Le lendemain, Bourne se pendait. Un jour avant l’exécution programmée de son huitième double-meurtre. Celui censé clore la série.
Un bref grésillement, provenant du filament de tungstène. Puis l’obscurité complète, avant le retour de la lumière.
Où était la fin ? La réponse aux questions ? L’élucidation du mystère ?
Non ! Cela ne pouvait pas se terminer de cette façon ! Toutes ces victimes...
« Voilà le plus important de toute une vie, répétait sa collègue Gisèle. La manière dont on va mourir. Le lieu, l’instant, l’ambiance. Tout se résume en une poignée de secondes... S’il y avait un souvenir à emporter, ce serait celui-là... »
Les Dumortier, Lefebvre, Potier, Pruvost, Cliquenois, Aubert, Böhme. Maris et femmes. Déchiquetés. Quel avait été l’ultime souvenir de ces gens-là ?
David prononça encore chaque nom, très lentement. Dumortier... Lefebvre... Potier... Pruvost... Cliquenois... Aubert... Böhme...
Sous ses yeux, leurs rapports d’autopsie, qu’il n’ouvrit même pas, se réservant le pire pour le lendemain. Il feuilleta de nouveau le dossier. Quelques articles de journaux. Les cartons vert pomme. Une photographie du Bourreau, vivant. Souriant, frange blonde sur le côté gauche, front très haut, barré d’une longue cicatrice. Strabisme prononcé. Stéréotype parfait du psychopathe. Le portrait-robot du Mal... Puis les expertises de la police scientifique, concernant la découverte du corps pendu de Bourne et les dizaines de preuves retrouvées à son domicile.
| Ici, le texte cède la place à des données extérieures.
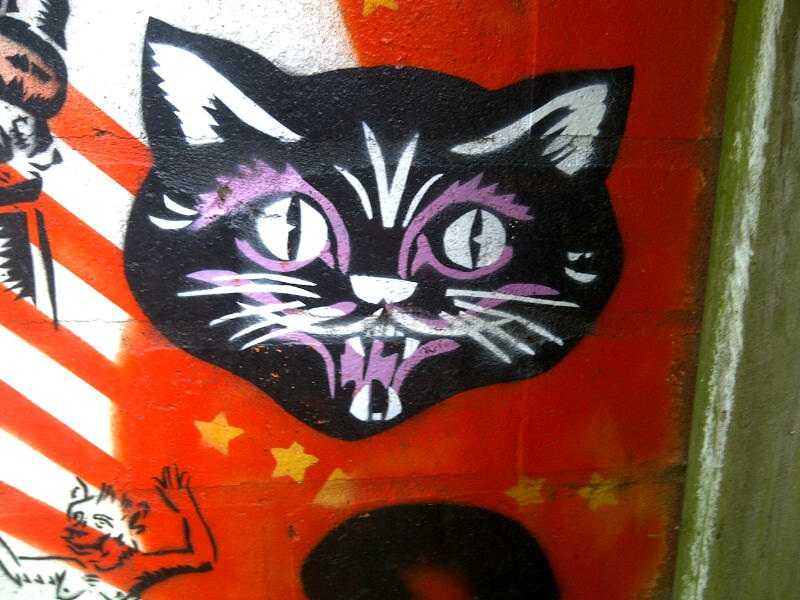
I want to click on the chest, so click(66, 590).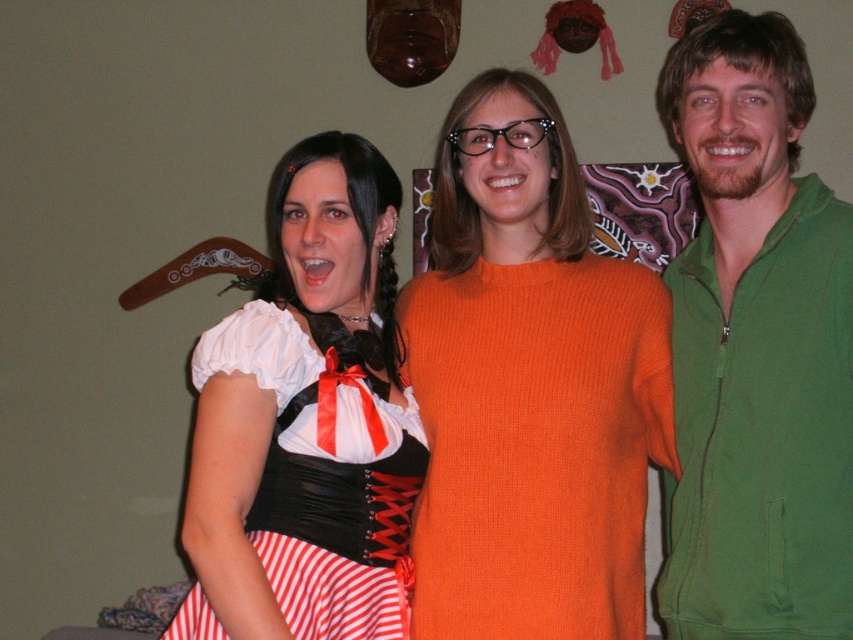
Question: Which of the following is the closest to the observer?

Choices:
 (A) (598, 508)
 (B) (757, 172)

Answer: (B)

Question: Is green zip-up hoodie at right closer to camera compared to matte black corset at center?

Choices:
 (A) no
 (B) yes

Answer: (A)

Question: In this image, where is orange knitted sweater at center located relative to matte black corset at center?

Choices:
 (A) left
 (B) right

Answer: (B)

Question: Estimate the real-world distances between objects in this image. Which object is closer to the green zip-up hoodie at right?

Choices:
 (A) orange knitted sweater at center
 (B) matte black corset at center

Answer: (A)

Question: Is green zip-up hoodie at right behind matte black corset at center?

Choices:
 (A) no
 (B) yes

Answer: (B)

Question: Among these objects, which one is farthest from the camera?

Choices:
 (A) matte black corset at center
 (B) green zip-up hoodie at right
 (C) orange knitted sweater at center

Answer: (C)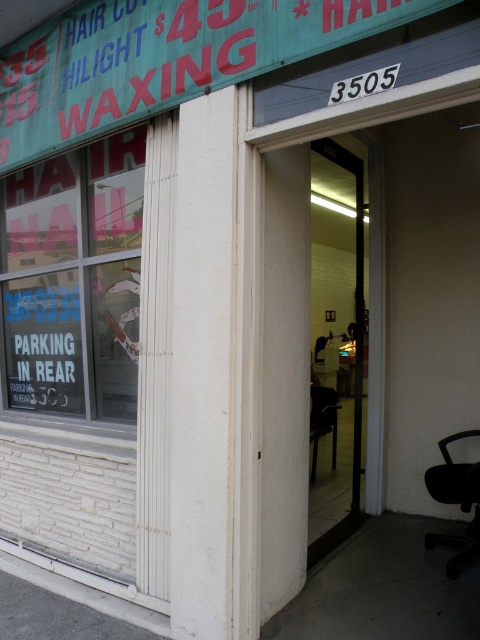
Between clear glass window at upper left and black plastic chair at center, which one appears on the left side from the viewer's perspective?

From the viewer's perspective, clear glass window at upper left appears more on the left side.

Is clear glass window at upper left to the left of black plastic chair at center from the viewer's perspective?

Indeed, clear glass window at upper left is positioned on the left side of black plastic chair at center.

Locate an element on the screen. The image size is (480, 640). clear glass window at upper left is located at coordinates (74, 280).

I want to click on clear glass window at upper left, so click(74, 280).

Describe the element at coordinates (74, 280) in the screenshot. The width and height of the screenshot is (480, 640). I see `clear glass window at upper left` at that location.

What do you see at coordinates (74, 280) in the screenshot?
I see `clear glass window at upper left` at bounding box center [74, 280].

Locate an element on the screen. The width and height of the screenshot is (480, 640). clear glass window at upper left is located at coordinates (74, 280).

Can you confirm if black plastic swivel chair at lower right is positioned below black plastic chair at center?

Yes.

Is the position of black plastic swivel chair at lower right less distant than that of black plastic chair at center?

That is True.

Describe the element at coordinates (456, 500) in the screenshot. I see `black plastic swivel chair at lower right` at that location.

The image size is (480, 640). I want to click on black plastic swivel chair at lower right, so click(x=456, y=500).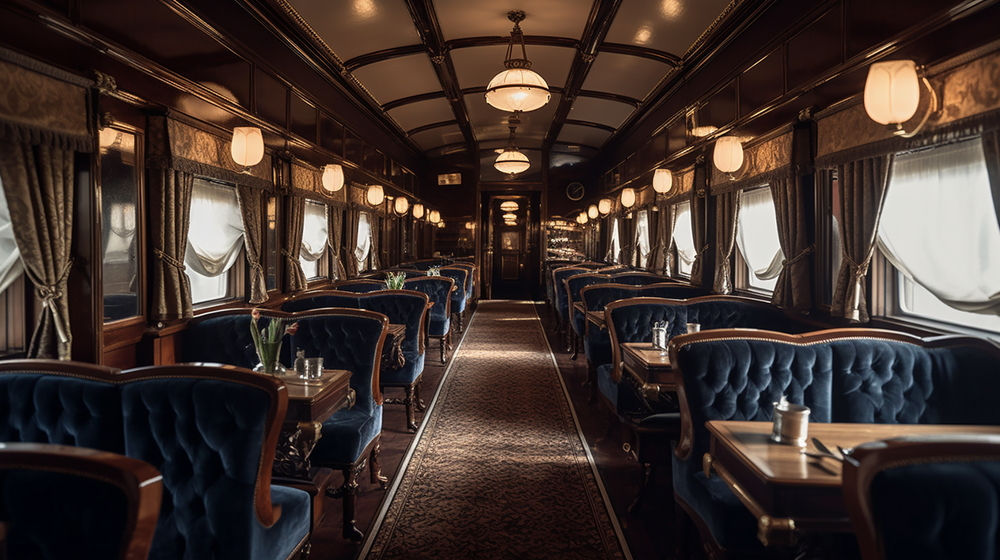
What are the coordinates of `window` in the screenshot? It's located at (216, 236), (13, 286), (309, 248), (362, 265), (905, 296), (753, 280), (678, 267), (643, 260).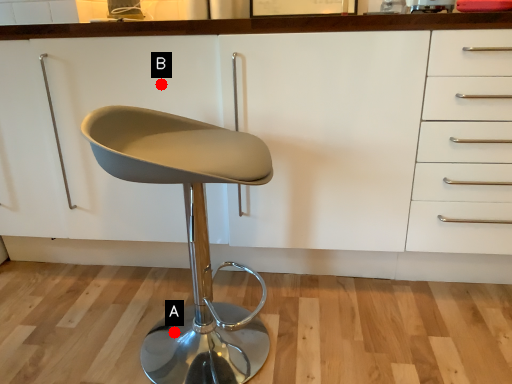
Question: Two points are circled on the image, labeled by A and B beside each circle. Among these points, which one is nearest to the camera?

Choices:
 (A) A is closer
 (B) B is closer

Answer: (B)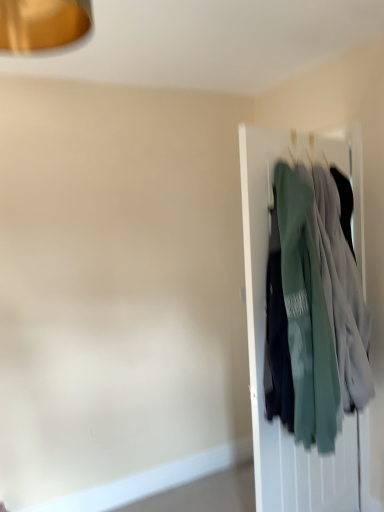
What do you see at coordinates (264, 330) in the screenshot?
I see `matte white door at right` at bounding box center [264, 330].

Where is `matte white door at right`? This screenshot has height=512, width=384. matte white door at right is located at coordinates (264, 330).

Find the location of `matte white door at right`. matte white door at right is located at coordinates (264, 330).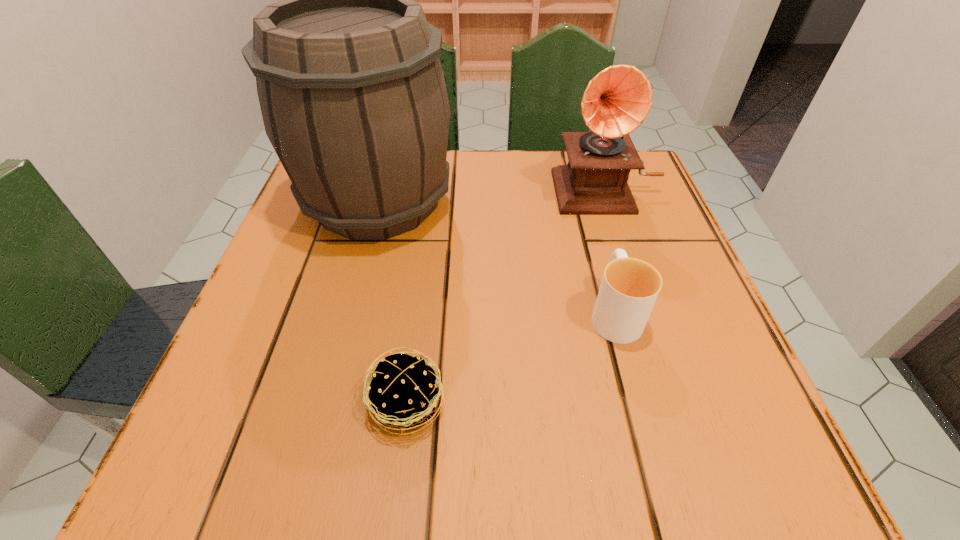
You are a GUI agent. You are given a task and a screenshot of the screen. Output one action in this format:
    pyautogui.click(x=<x>, y=<y>)
    Task: Click on the vacant space that is in between the phonograph record and the shortest object
    The image size is (960, 540).
    Given the screenshot: What is the action you would take?
    pyautogui.click(x=506, y=296)

Find the location of `free space between the nearest object and the wine bucket`. free space between the nearest object and the wine bucket is located at coordinates (393, 303).

Where is `vacant area between the patty and the third shortest object`? Image resolution: width=960 pixels, height=540 pixels. vacant area between the patty and the third shortest object is located at coordinates pyautogui.click(x=506, y=296).

What are the coordinates of `empty space between the patty and the cup` in the screenshot? It's located at (511, 358).

At what (x,y) coordinates should I click in order to perform the action: click on unoccupied area between the wine bucket and the second nearest object. Please return your answer as a coordinate pair (x, y). Looking at the image, I should click on (496, 256).

Identify the location of free space between the wine bucket and the phonograph record. Image resolution: width=960 pixels, height=540 pixels. [492, 194].

Identify the location of object that ranks as the closest to the wine bucket. (617, 100).

The height and width of the screenshot is (540, 960). In order to click on object that is the closest to the patty in this screenshot , I will do `click(629, 288)`.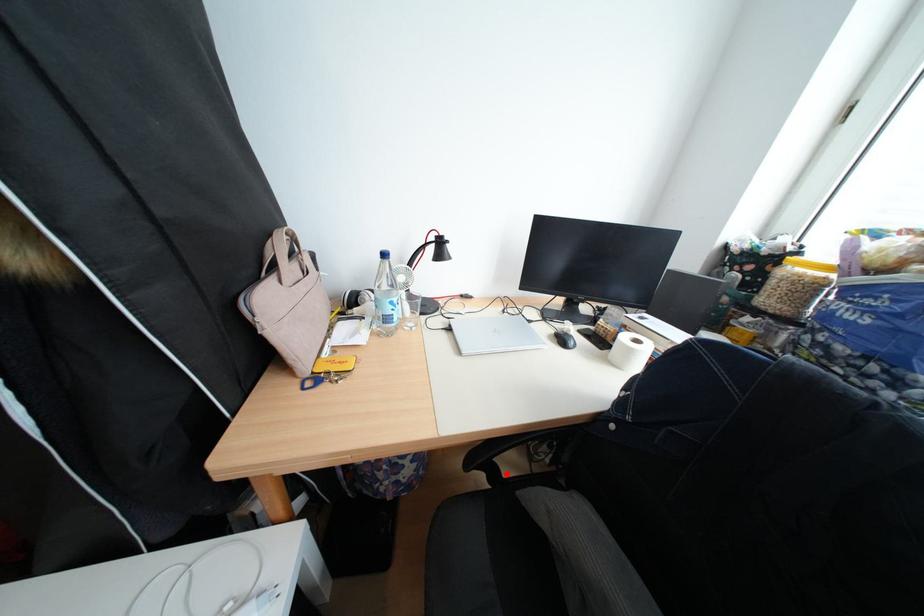
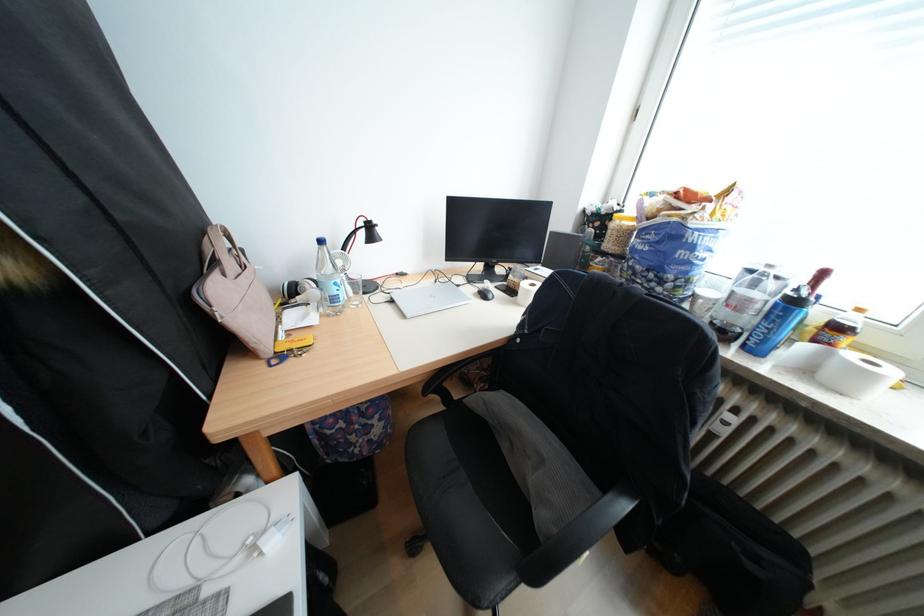
Where in the second image is the point corresponding to the highlighted location from the first image?

(458, 398)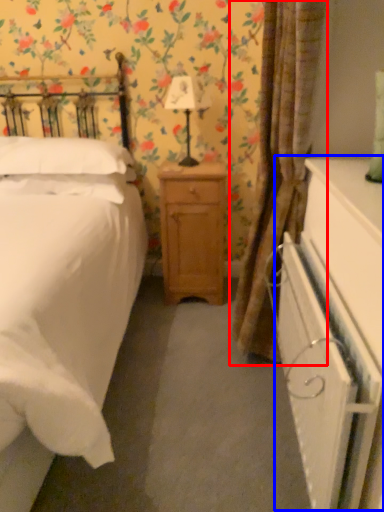
Question: Among these objects, which one is farthest to the camera, curtain (highlighted by a red box) or dresser (highlighted by a blue box)?

Choices:
 (A) curtain
 (B) dresser

Answer: (A)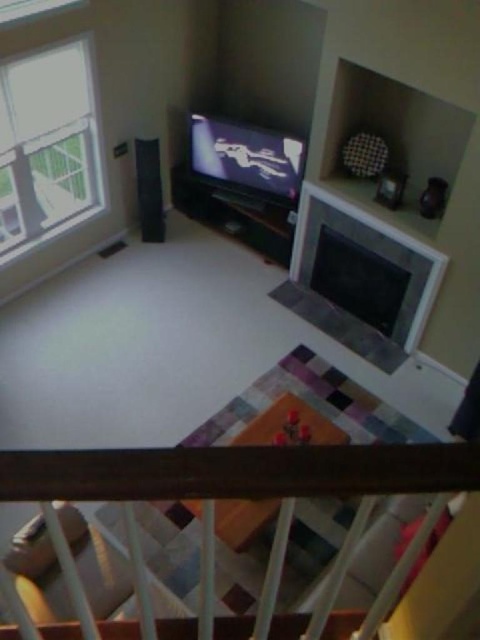
You are standing in the living room and want to look out the clear glass window at upper left while also watching the matte black flat screen tv at center. Can you see both at the same time without moving your head?

The clear glass window at upper left is to the left of matte black flat screen tv at center, so if you are facing the tv, the window would be to your left side. Therefore, you can see both at the same time without moving your head by glancing slightly to the left while facing the tv.

You are standing at the top of the staircase looking down into the living room. You see the brown wooden rail at upper center and the matte black flat screen tv at center. Which object is closer to you from your current viewpoint?

The brown wooden rail at upper center is closer to you because it is in front of the matte black flat screen tv at center from your viewpoint.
Enfin les dépositions de témoins, prouvant sa culpabilité à cent pour cent.
Rien d’autre.
David rabattit la couverture, découragé. Durant toutes ces années, il n’avait rien appris. Toutes ces théories, ces hypothèses dressées au sujet du Bourreau, le décrivant comme un boucher, un être de colère, asocial, schizophrène. Du vent ! Mensonges ! L’esprit de Bourne était bien plus complexe. Plus ambigu.
David aurait donné cher pour savoir ce qu’avaient bien pu se confier ces deux êtres fracassés durant ces journées passées ensemble dans une chambre d’hôpital.
Bourne s’était-il suicidé simplement parce que Arthur l’avait rejeté ? Tout pouvait-il être aussi simple que cela ?
Non, bien sûr que non... Le praticien n’avait noté, sur ses bristols et son cahier, que ce qui l’arrangeait, c’était évident.
Toujours la même question, qui revenait : comment un psychologue avait-il pu ne pas déchiffrer, dans ces prunelles-là, la flamme rouge et perverse du psychopathe ?
L’influence...
« Tout est une question de point de vue, et d’influence », avait dit Arthur la première fois, dans le laboratoire. Qu’avait- il voulu dire ?
Il tira sur la chaînette, vidé de son énergie. Noir complet. Cinq heures vingt-trois du matin...
Avant de rejoindre sa chambre, il passa devant celle d’Emma, dont la porte était grande ouverte. Elle était éclairée par la lune, malgré le drap tendu devant la fenêtre. Sur l’écran blanc du tissu, des ombres pareilles à une toile d’araignée géante encoconnant un insecte.
David baissa les yeux. Une silhouette nue, sur le lit. Les reins cambrés, les fesses creusées, trop maigres, disgracieuses. La brune squelettique. Sa Marion...
Il voulut refermer la porte, mais il entendit la femme murmurer. Des chiffres, semblait-il.
— Marion... Emma ?
Aucune réaction. Juste ces mots qu’elle ne cessait de répéter, comme un souffle sorti de son rêve. David s’avança le plus doucement possible.
— Neun... archt... sieben... archt... vier...
La connexion fut instantanée. 98784. Le numéro ! Le numéro tatoué sur le crâne du troisième enfant !
S’il avait été cardiaque, David serait mort à cet instant-là.
Il secoua la maigre charpente, sans ménagement.
— Emma ! Emma... Emma !
Elle émergea, en sursaut. Très vite, elle glissa un drap sur son corps décharné, strié de quatre marques parallèles. La Chose...
— Was ! Was !
— Ce
numéro ! Ce numéro que vous venez de chuchoter !
Elle se frotta les paupières, pas certaine d’être réveillée.